Until Stephen Elop left Microsoft to run Nokia in September 2010, Ahonen appeared convinced that Nokia’s Symbian strategy would eventually pay off—a scenario I disagreed with. The company’s hardware had always impressed me, but in my opinion Nokia always fell short in user experience and software. This held true in my review of the Nokia N8 handset. Others disagreed. More Symbian-powered smartphones have sold than those on any other platform, at least until last quarter, when Apple and Samsung both outsold Nokia in smartphones. HTC is fast gaining market share, too, thanks to its early adoption of Google Android.

Ahonen is still justifying his early faith in the Symbian strategy, saying in his blog that the platform had improved enough to help boost sales: “Then came the new Symbian S^S on several phones, led by the new flagship phone N8 which set a Nokia record for fastest sales in a quarter. All declining trends were turned into growth—this tells us the market loved Nokia’s new smartphones on the new Symbian S^S operating system and this is absolute proof that Nokia was on a comeback. Whatever you may have thought of Symbian prior to Q4 of 2010 became obsolete. Nokia had indeed on its hands a true hit series of phones and a hit operating system, with the N8 setting internal Nokia records for new phone sales. Look at the facts.”

Smartphone Tide Lifted Nokia

I won’t argue with the numbers that Ahonen lays out. I will point out that he’s missing a key figure: overall market growth for smartphone sales. “A rising tide will lift all boats” is a common phrase that applies here; even leaky boats can elevate. Smartphone adoption is increasing around the world, so that even less-competitive market players can see gains. Nokia’s smartphone sales in the final quarter of 2010 rose 7 percent, partially for this reason. But growth in the overall market was far greater: IDC suggests that year-over-year growth in smartphone sales for all vendors was up 87.2 percent; Nokia accounted for the least growth among the top five handset makers.
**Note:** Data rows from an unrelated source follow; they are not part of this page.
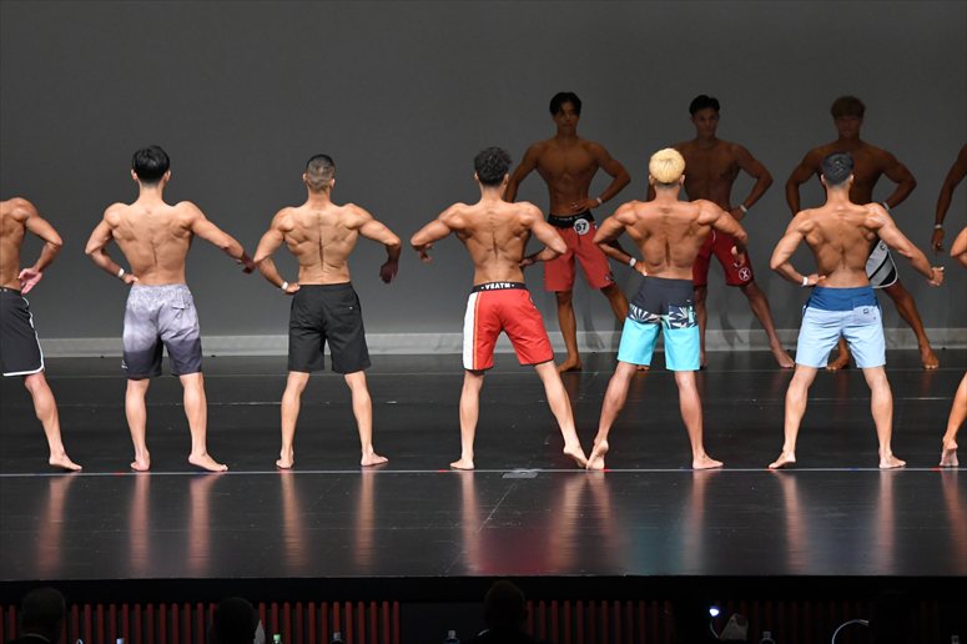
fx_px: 4913
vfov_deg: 7.5
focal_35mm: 183
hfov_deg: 11.2
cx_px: 484
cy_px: 322
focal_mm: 122
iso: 4000
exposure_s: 1/400
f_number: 5.6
But Nokia’s Symbian past has little to with its Microsoft Windows Phone 7 future. Ahonen’s model—meant to be simple—suggests that in a best-case scenario, every WP7 phone Nokia sells will be offset by the loss of a Symbian sale. Essentially, the platform transition will be an even sales swap. By the end of 2013, Nokia will have a far lower market share than it has now.

“So taking the very best case of 2012,” Ahonen writes, “using the best ramp-up ever and then using the best case of growth in mass-market scale, we get Nokia’s Microsoft Windows Phone 7 based smartphones—the very, very best-case scenario—to hit 20.3 million smartphones not at the end of 2011, not at the end of 2012, but the end of 2013. By that time, Nokia’s smartphone market share will be at … 8 percent.”